Prompt 1 -
Answer these from the thread on Postgres file system benchmarks:
(a) Which file systems were tested?
(b) Besides transactions per second, what else was measured?
(c) Which file systems does the overall conclusion say perform best for Postgres with OLTP workloads?
Prompt 2 -
Would you write the next part of the thread on Postgres file system benchmarks, starting after its final line?

Text for analysis -
=== Begin Enclosure ===
# Postgres performance benchmarks with ZFS, Btrfs, ext4&XFS



## hardworkingnewbie (Oct 14, 2022)

The folks of EDB have run a series of benchmarks to determine how Postgres performs with different file systems under Linux. The tested file systems are ZFS, Btrfs, ext4 and XFS. They have not only tested the transactions per seconds, but also the jitter which file systems have when doing stuff. 

Their overall conclusion is that Postgres with OLTP workloads performs best with ext4/XFS. ZFS is a little bit slower, but pretty consistent and has not much jitter. Btrfs on the other hand is a real stinker, performs much worse and has tons of jitter, so is not well suited for running Postgres at all.

The results can be read here: https://www.enterprisedb.com/blog/postgres-vs-file-systems-performance-comparison


----------



## Alain De Vos (Oct 14, 2022)
=== End Enclosure ===
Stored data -
=== Begin Enclosure ===
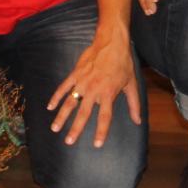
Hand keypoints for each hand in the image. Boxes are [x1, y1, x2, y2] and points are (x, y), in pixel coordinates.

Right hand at [46, 24, 142, 147]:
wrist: (111, 42)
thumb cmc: (123, 63)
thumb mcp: (132, 84)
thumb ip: (134, 104)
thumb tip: (138, 121)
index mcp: (109, 94)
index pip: (104, 117)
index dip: (100, 132)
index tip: (96, 144)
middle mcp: (94, 90)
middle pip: (83, 114)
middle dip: (75, 129)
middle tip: (69, 142)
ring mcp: (82, 82)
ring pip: (70, 102)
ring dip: (62, 116)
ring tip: (55, 129)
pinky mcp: (75, 74)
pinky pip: (63, 87)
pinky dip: (56, 97)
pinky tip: (50, 107)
=== End Enclosure ===
Answer space 1 -
(a) ZFS, Btrfs, ext4 and XFS.
(b) The jitter the file systems have when doing stuff.
(c) ext4/XFS.

Answer space 2 -
Results are as I expected.


----------



## hardworkingnewbie (Oct 14, 2022)

Yeah, likewise... I really wonder how Bcachefs would perform, if it ever became usable under Linux. Otherwise no big surprises here, Btrfs is just a pile of garbage which pretends to be a good COW file system.

But it's still very useful to have some recent benchmarks at hand IMHO, which do not come from Phoronix but a database company.


----------



## Alain De Vos (Oct 14, 2022)

I too consider phoronix tests-results rather useless.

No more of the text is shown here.